The Ashanti Region is historically and currently one of the major gold-producing areas in Ghana. The region is home to some of the largest gold mining companies in the country, including AngloGold Ashanti at Obuasi. Obuasi produced more than 35 million ounces of gold since its discovery in the late 19th century Additionally, the Ahafo South and Ahafo North in the Ashanti Region, home to Newmont Ghana's Ahafo mine, is also a contributor to Ghana's gold output.

=== Western Region ===
The Western Region, particularly the Tarkwa and Prestea districts, is another gold-producing area. Tarkwa, known for its large-scale open-pit mining, has been in operation for several decades and is one of Ghana's gold producers. It is operated by Gold Fields Ghana and produced 504,000 ounces of gold in 2019. Prestea, operated by Golden Star Resources, is another mining town that has produced substantial amounts of gold over the years.

=== Eastern Region ===
In the Eastern Region, gold mining activities are centered around the Akyem mine, operated by Newmont Ghana. The Akyem mine, one of the gold mines in the region, began commercial production in 2013 and produced over 500,000 ounces of gold in 2020.

=== Western region ===
The Western Region of Ghana, with gold mining activities in towns like Damang, is another producer. The Damang mine, operated by Gold Fields Ghana, produced 164,000 ounces of gold in 2019.

=== Northern Region ===
While not as well known for gold mining as other regions, the Northern Region of Ghana has seen increasing interest in gold exploration, with Galiano Gold and other companies investing in small-scale mining projects in the region.
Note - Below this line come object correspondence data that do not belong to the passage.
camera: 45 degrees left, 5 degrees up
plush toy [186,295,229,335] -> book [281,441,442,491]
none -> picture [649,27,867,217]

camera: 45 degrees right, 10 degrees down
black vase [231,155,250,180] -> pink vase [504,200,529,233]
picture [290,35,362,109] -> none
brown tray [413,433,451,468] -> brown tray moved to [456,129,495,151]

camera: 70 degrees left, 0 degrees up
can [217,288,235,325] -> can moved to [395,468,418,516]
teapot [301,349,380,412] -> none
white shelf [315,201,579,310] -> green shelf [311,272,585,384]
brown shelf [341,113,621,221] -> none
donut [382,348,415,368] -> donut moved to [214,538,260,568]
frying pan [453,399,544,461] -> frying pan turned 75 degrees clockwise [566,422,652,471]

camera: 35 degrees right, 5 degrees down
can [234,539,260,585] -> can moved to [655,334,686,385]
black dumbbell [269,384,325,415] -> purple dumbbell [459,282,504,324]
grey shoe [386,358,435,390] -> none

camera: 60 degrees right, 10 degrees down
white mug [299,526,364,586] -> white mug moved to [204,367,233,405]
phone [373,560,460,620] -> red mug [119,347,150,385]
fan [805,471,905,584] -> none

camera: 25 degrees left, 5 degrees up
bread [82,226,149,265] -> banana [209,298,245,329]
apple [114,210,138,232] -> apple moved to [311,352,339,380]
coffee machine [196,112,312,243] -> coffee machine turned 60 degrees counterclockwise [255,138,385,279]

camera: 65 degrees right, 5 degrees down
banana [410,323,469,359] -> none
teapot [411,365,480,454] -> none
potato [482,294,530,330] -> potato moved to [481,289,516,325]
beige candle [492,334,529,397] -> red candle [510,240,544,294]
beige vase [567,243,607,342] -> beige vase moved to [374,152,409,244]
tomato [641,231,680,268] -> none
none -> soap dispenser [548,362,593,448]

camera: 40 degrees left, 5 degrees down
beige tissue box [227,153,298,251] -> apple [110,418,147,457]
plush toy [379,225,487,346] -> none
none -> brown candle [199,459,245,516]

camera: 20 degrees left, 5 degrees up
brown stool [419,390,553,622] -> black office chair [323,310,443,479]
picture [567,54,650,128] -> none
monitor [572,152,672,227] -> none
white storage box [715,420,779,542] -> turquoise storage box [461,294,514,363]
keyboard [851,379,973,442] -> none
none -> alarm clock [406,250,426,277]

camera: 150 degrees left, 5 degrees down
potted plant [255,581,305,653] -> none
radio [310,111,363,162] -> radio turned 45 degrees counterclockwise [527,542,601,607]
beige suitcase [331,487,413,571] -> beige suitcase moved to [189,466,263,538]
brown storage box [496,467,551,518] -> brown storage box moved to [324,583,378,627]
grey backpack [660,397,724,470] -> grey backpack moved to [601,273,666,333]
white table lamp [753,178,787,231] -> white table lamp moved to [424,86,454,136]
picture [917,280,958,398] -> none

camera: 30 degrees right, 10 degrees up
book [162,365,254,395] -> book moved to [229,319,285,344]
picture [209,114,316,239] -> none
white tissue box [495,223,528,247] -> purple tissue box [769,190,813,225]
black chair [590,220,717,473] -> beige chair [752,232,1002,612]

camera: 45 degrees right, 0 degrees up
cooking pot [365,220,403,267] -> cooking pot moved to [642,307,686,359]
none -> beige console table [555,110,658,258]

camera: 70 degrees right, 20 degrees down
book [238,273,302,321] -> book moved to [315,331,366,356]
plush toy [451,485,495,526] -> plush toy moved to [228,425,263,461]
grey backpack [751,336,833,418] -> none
=== Western North Region ===
The Western North Region has gained attention for its artisanal gold mining activities, especially in areas like Sefwi Wiawso and Bodi. These areas have been known for their gold-bearing areas, and the growth of small-scale mining in this region has contributed to the overall gold production in Ghana.

== Royalties ==
Gold mining companies in Ghana are required to pay royalties as a form of compensation for the extraction of the country's mineral resources. These royalties are governed by the Minerals Income Investment Fund (MIIF) Act, 2018 (Act 978), which establishes mechanisms for managing the royalties and ensuring that the benefits accrue to the state and local communities.

=== Controversy ===
In 2020, the Ghanaian government introduced the Agyapa Royalties deal, designed to monetize a portion of the royalties through a special purpose vehicle listed on the international stock exchanges. The deal sparked public debate due to concerns about transparency and equitable benefits distribution.